Step-by-step explanation:
The question asks for the difference between the flat fees (y-intercepts) of two plumbing companies, represented by their respective linear equations. Mario's Plumbing charges a flat fee of $50, which is the y-intercept of its cost function.
The y-intercept of Mario's Plumbing fee, represented by the function f(x) = 75x + 30, can be found by setting x = 0 and solving for y. Substituting x = 0 into the function, we get: f(0) = 75(0) + 30 = 30. Therefore, the y-intercept, or flat fee, for Mario's Plumbing is $30.
For Luigi's Plumbing, the flat fee is given as $50. The difference in the companies' flat fees is calculated by subtracting the flat fee of Luigi's Plumbing from the flat fee of Mario's Plumbing: $30 - $50 = -$20.

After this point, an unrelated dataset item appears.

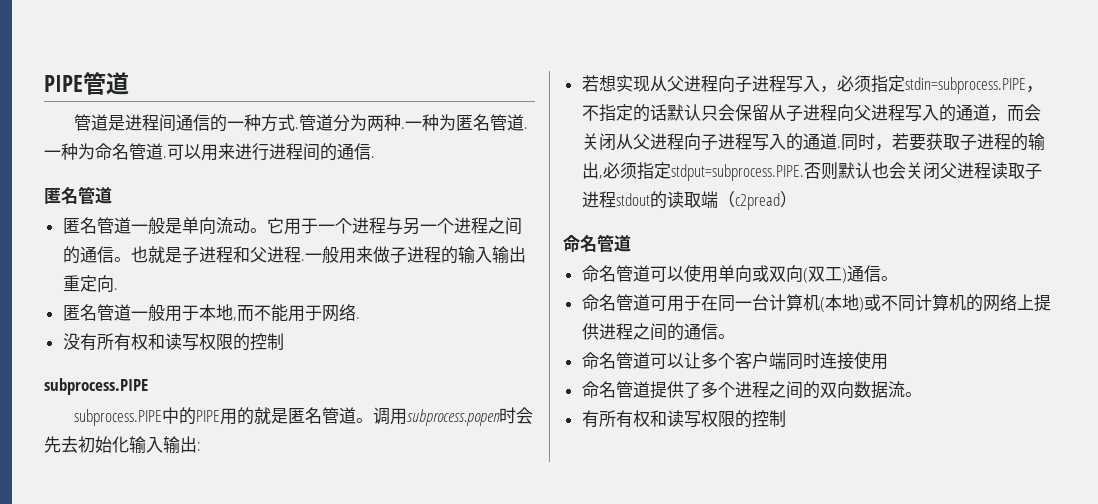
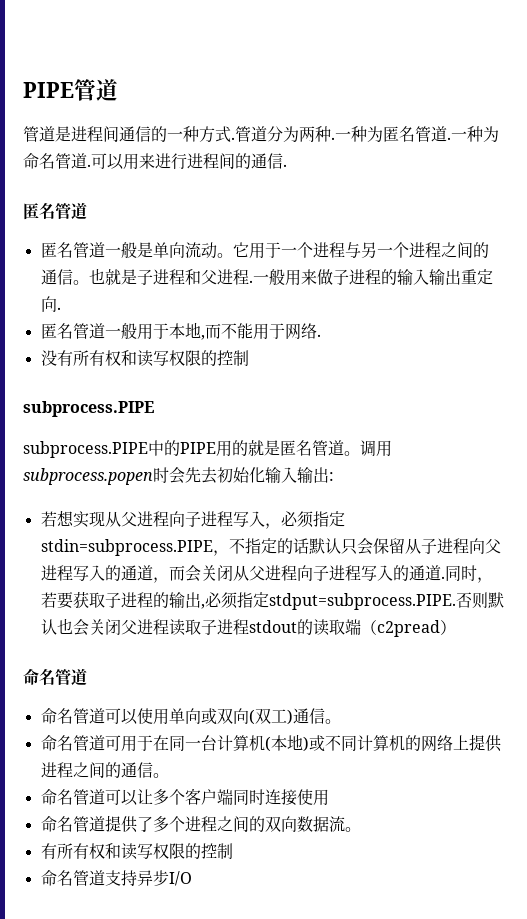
(786, 418) none -> [40,870,192,886] // 命名管道支持异步I/O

Therefore, the difference in the companies' flat fees (y-intercepts) is -$20, which means that Luigi's Plumbing charges $20 more as a flat fee compared to Mario's Plumbing.
Luigi's Plumbing charges a flat fee given as part of its function f(x) = 75x + 30, where $30 is the y-intercept. To find the difference in flat fees, one must subtract Luigi's flat fee from Mario's:
$50 (Mario's flat fee) - $30 (Luigi's flat fee) = $20.
Therefore, the difference in their flat fees is $20, which corresponds to answer option B.